◆ **Material provided**:

************

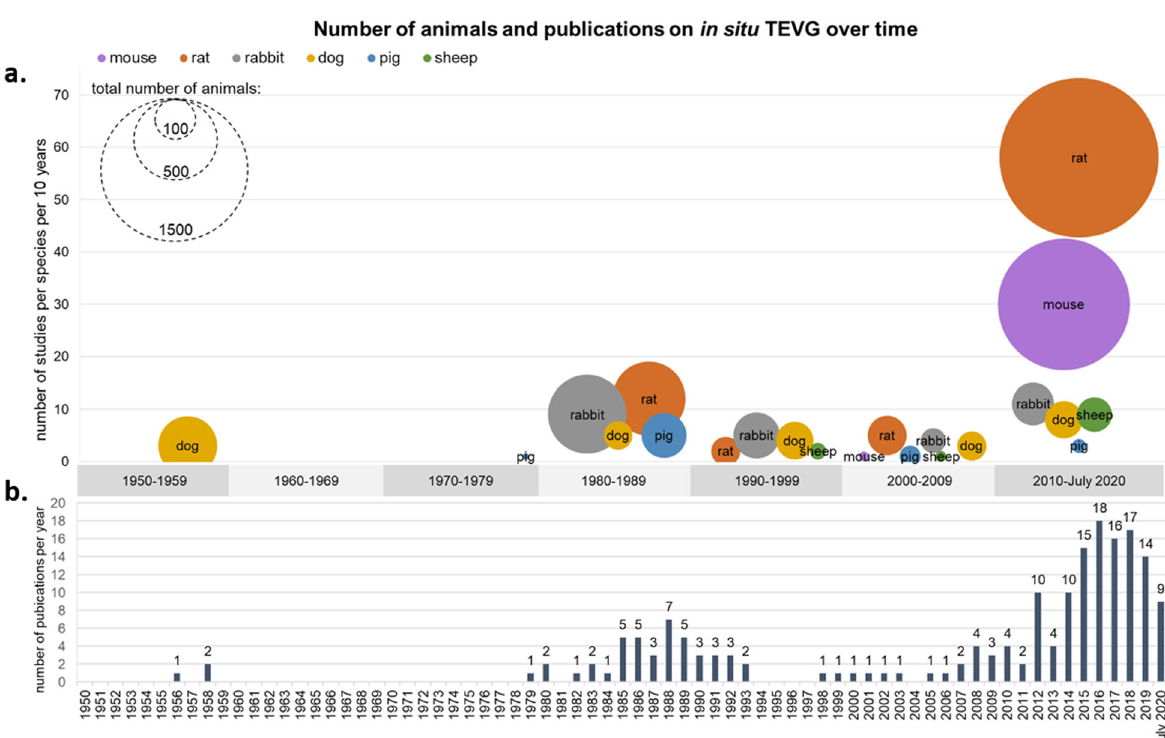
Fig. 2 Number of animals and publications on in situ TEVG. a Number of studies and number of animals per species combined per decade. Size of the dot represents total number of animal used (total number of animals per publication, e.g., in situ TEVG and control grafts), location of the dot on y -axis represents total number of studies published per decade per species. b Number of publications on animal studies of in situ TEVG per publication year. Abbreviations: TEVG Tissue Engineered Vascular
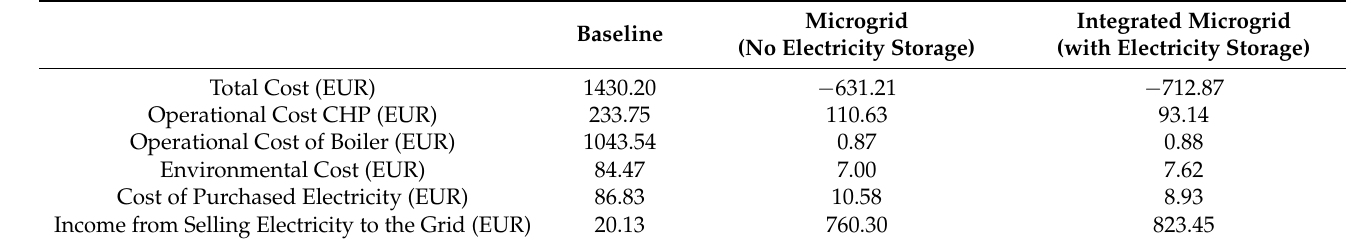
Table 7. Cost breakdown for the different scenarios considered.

************

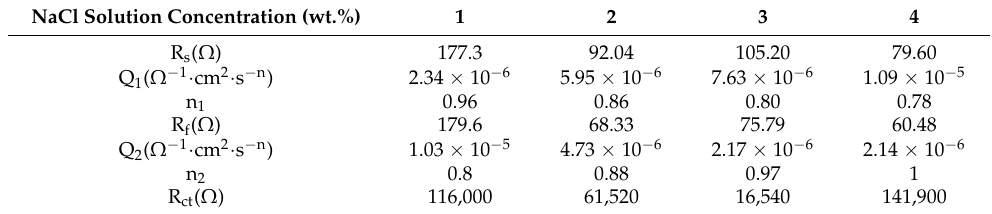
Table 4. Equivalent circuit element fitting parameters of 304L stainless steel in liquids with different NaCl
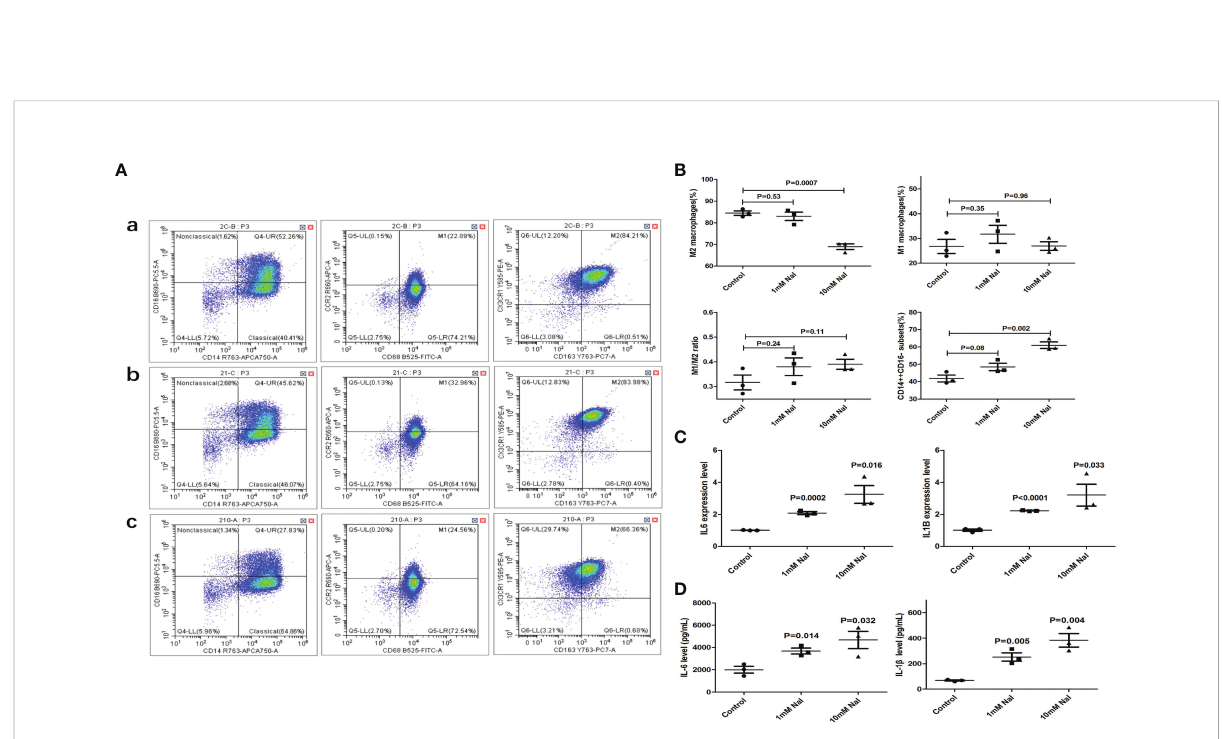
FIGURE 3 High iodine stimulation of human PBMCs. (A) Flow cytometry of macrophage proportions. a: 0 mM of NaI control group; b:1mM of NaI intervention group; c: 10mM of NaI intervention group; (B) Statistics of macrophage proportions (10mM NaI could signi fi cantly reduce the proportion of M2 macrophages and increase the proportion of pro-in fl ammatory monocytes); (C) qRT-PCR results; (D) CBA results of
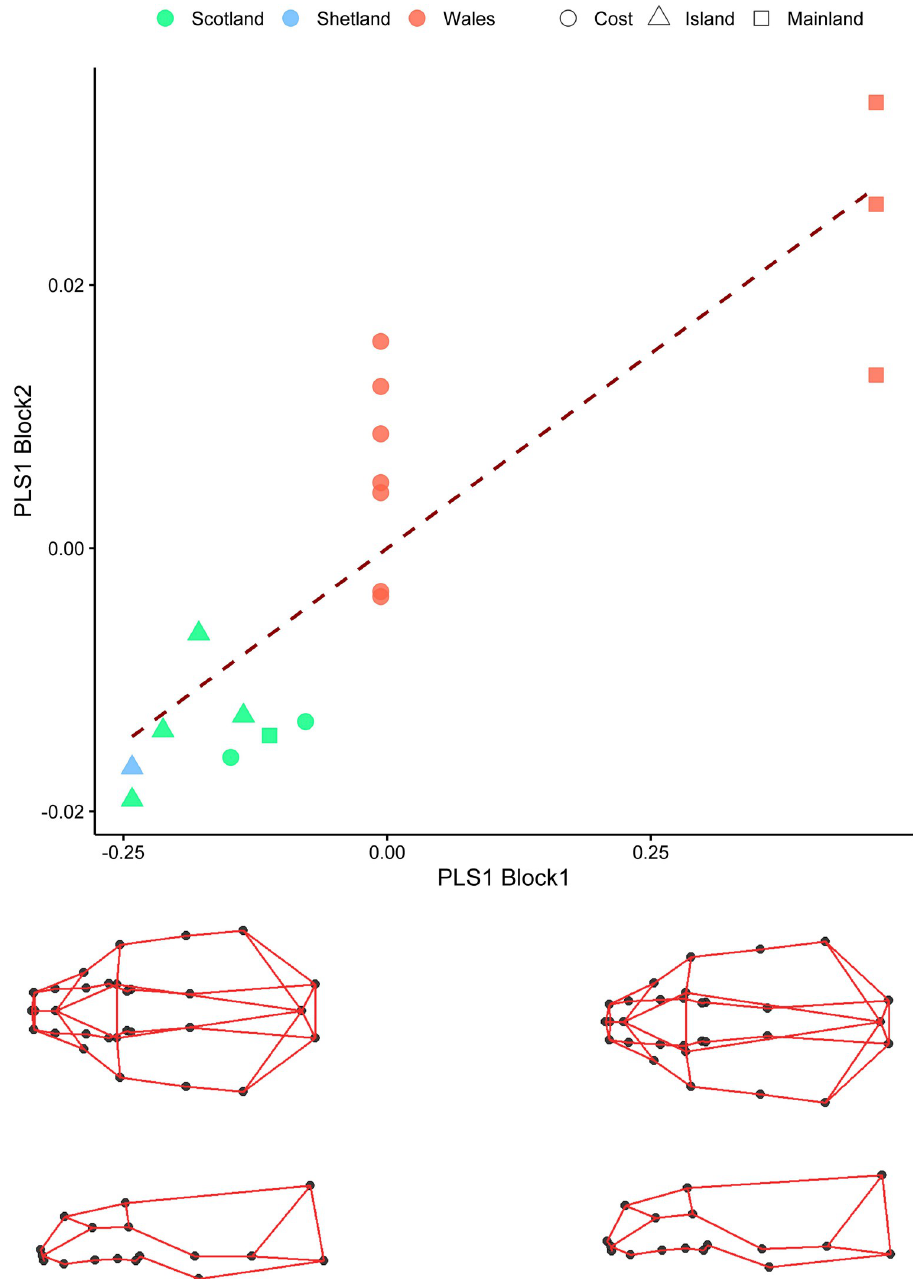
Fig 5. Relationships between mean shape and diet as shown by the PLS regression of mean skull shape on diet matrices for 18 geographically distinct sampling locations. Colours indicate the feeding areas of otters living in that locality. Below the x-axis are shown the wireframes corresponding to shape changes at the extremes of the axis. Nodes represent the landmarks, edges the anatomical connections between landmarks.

************

If a line above holds the string "Table", copy it out.

◆ **Exercise result**:
Table 7. Cost breakdown for the different scenarios considered.
Table 4. Equivalent circuit element fitting parameters of 304L stainless steel in liquids with different NaCl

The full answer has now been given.